• [WHAT YOU WILL DO]: Lay out as a numbered list the lines of the entries below, from the line containing "state / province: Tennessee" through the end of the entries, with blank lines and pictures omitted.
::: THE RECORDS
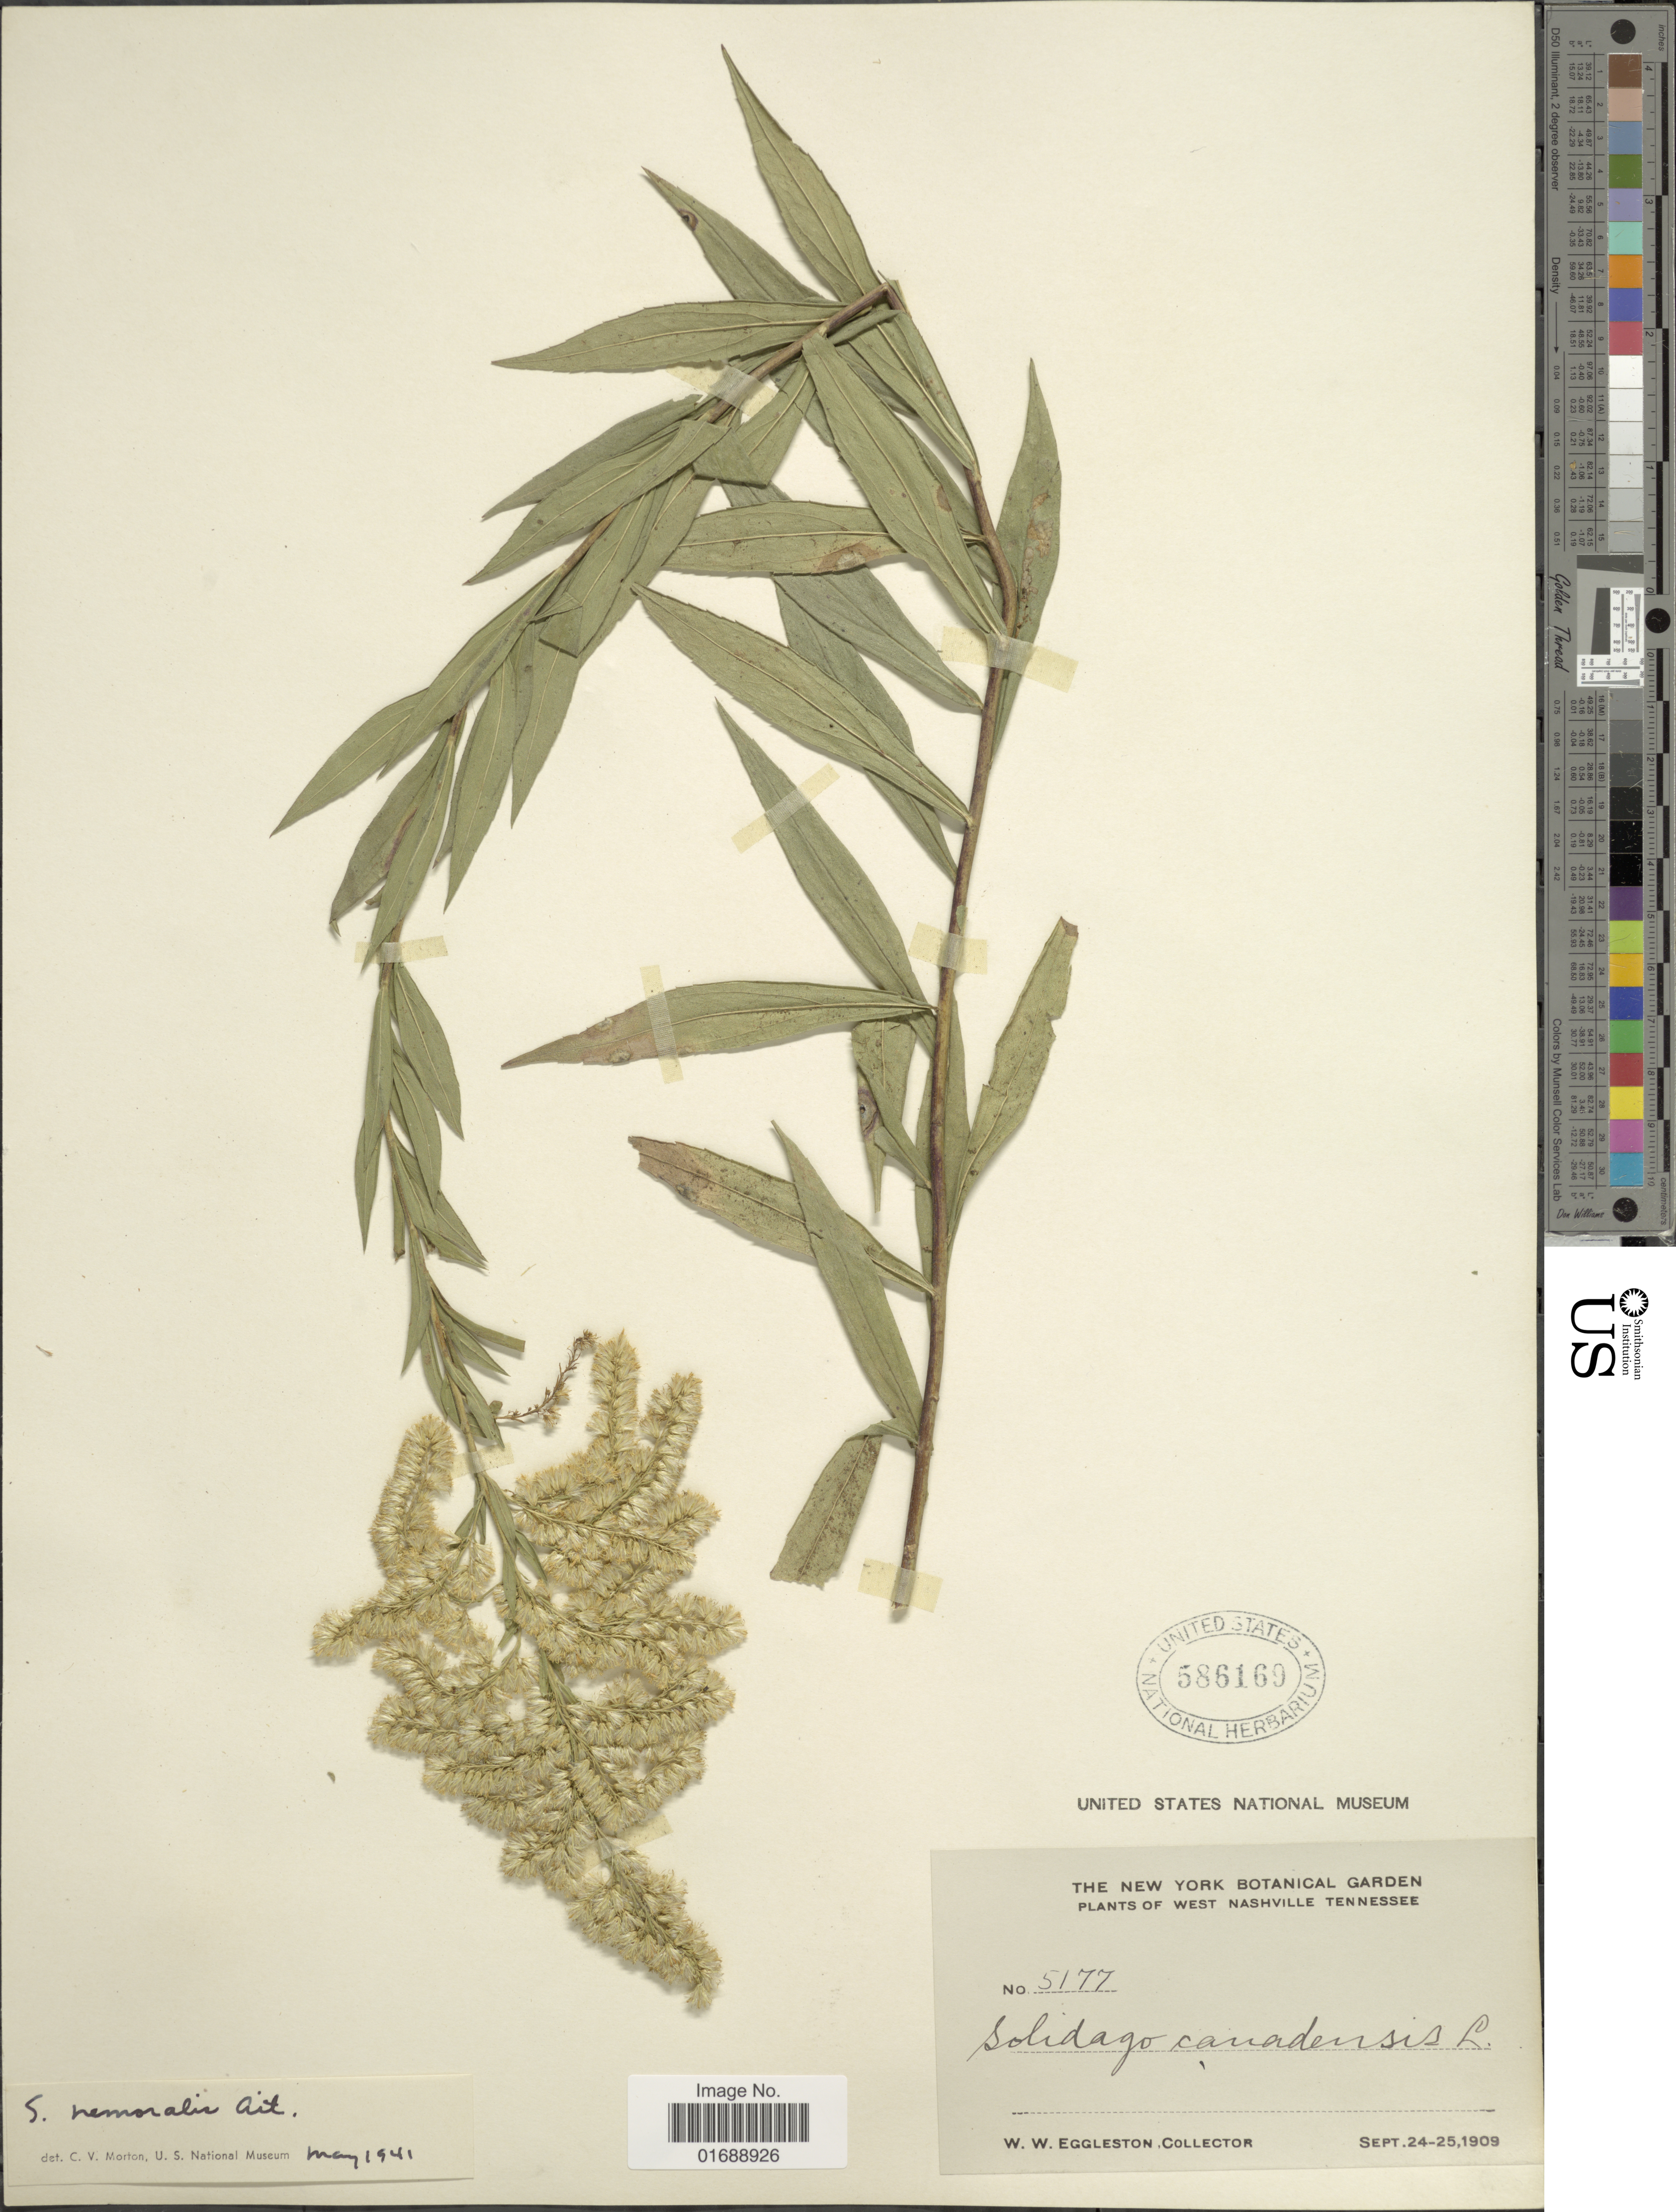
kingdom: Plantae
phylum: Tracheophyta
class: Magnoliopsida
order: Asterales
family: Asteraceae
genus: Solidago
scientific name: Solidago nemoralis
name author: Aiton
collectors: W. W. Eggleston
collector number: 5177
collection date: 1909-09-24/1909-09-25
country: United States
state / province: Tennessee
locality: West Nashville Tennessee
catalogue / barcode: US 586169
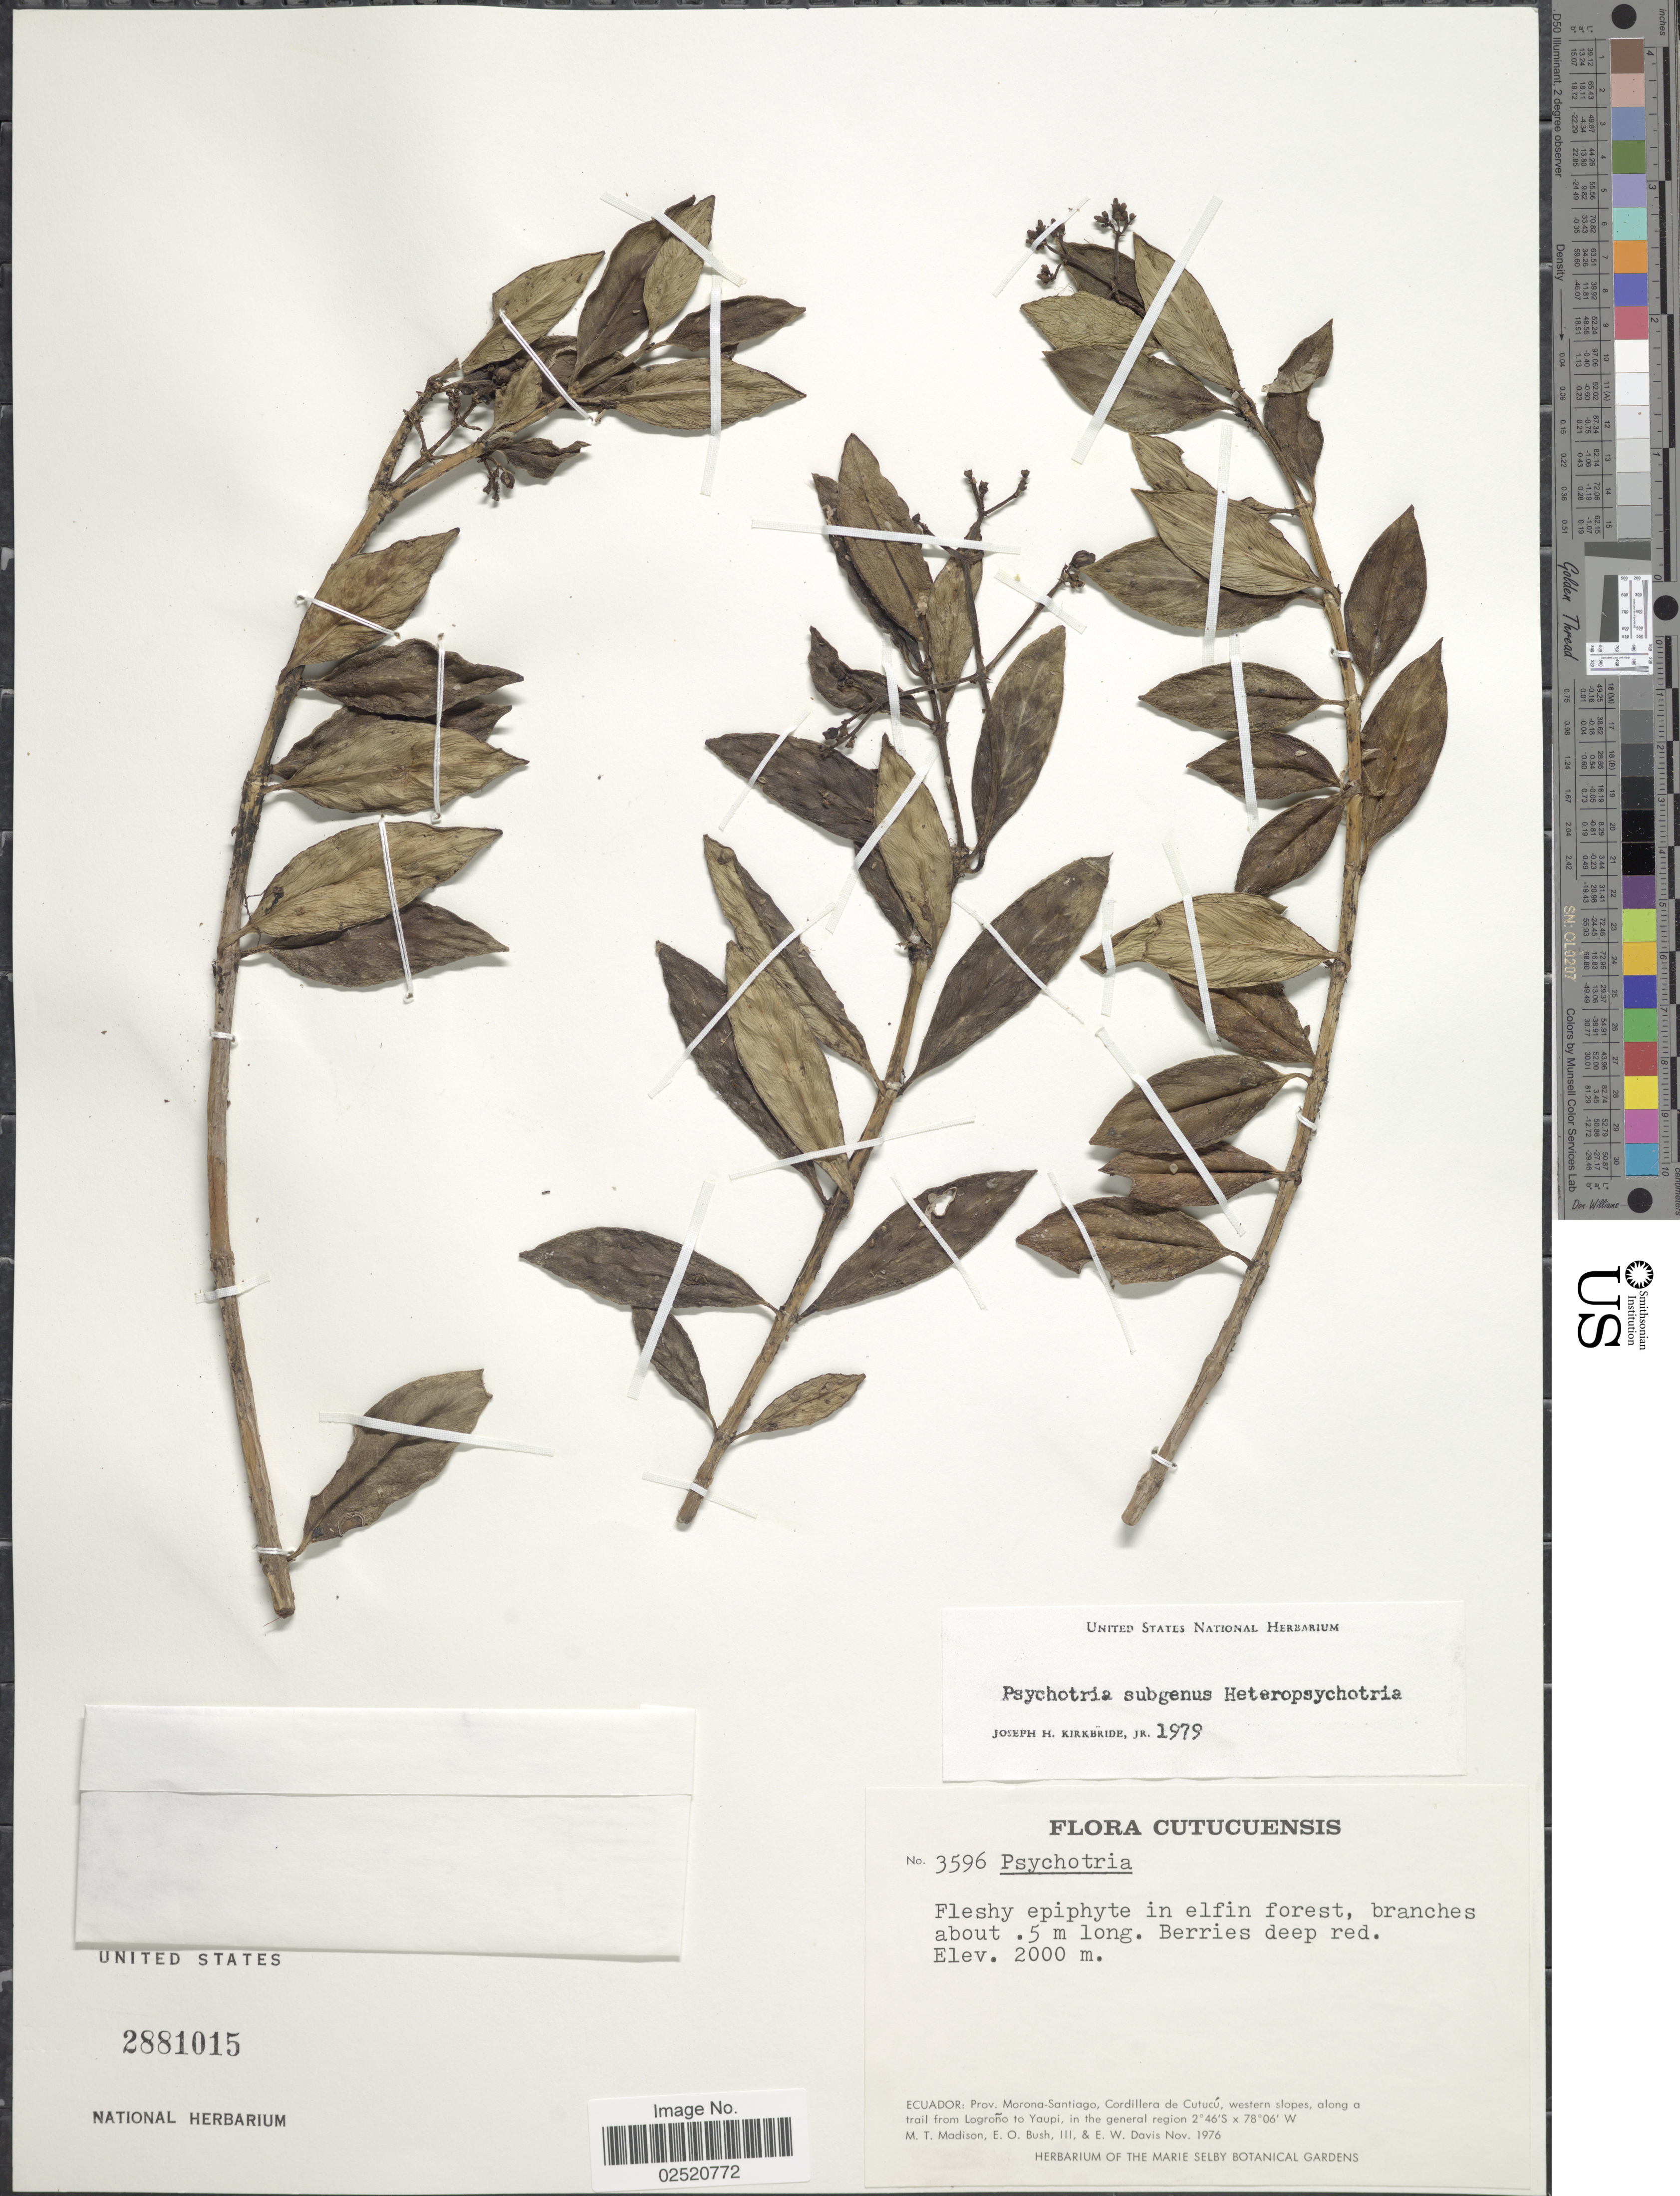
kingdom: Plantae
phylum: Tracheophyta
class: Magnoliopsida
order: Gentianales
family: Rubiaceae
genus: Psychotria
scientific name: Psychotria sp.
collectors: M. T. Madison, E. O. Bush & E. W. Davis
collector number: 3596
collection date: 1976-11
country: Ecuador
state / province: Morona-Santiago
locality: Cordillera de Cutucu, western slopes, along a trail from Logrono to Yaupi, in the general region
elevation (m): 2000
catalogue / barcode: US 2881015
::::::
• [SOLUTION TO THIS PROBLEM]:
1. state / province: Tennessee
2. locality: West Nashville Tennessee
3. catalogue / barcode: US 586169
4. kingdom: Plantae
5. phylum: Tracheophyta
6. class: Magnoliopsida
7. order: Gentianales
8. family: Rubiaceae
9. genus: Psychotria
10. scientific name: Psychotria sp.
11. collectors: M. T. Madison, E. O. Bush & E. W. Davis
12. collector number: 3596
13. collection date: 1976-11
14. country: Ecuador
15. state / province: Morona-Santiago
16. locality: Cordillera de Cutucu, western slopes, along a trail from Logrono to Yaupi, in the general region
17. elevation (m): 2000
18. catalogue / barcode: US 2881015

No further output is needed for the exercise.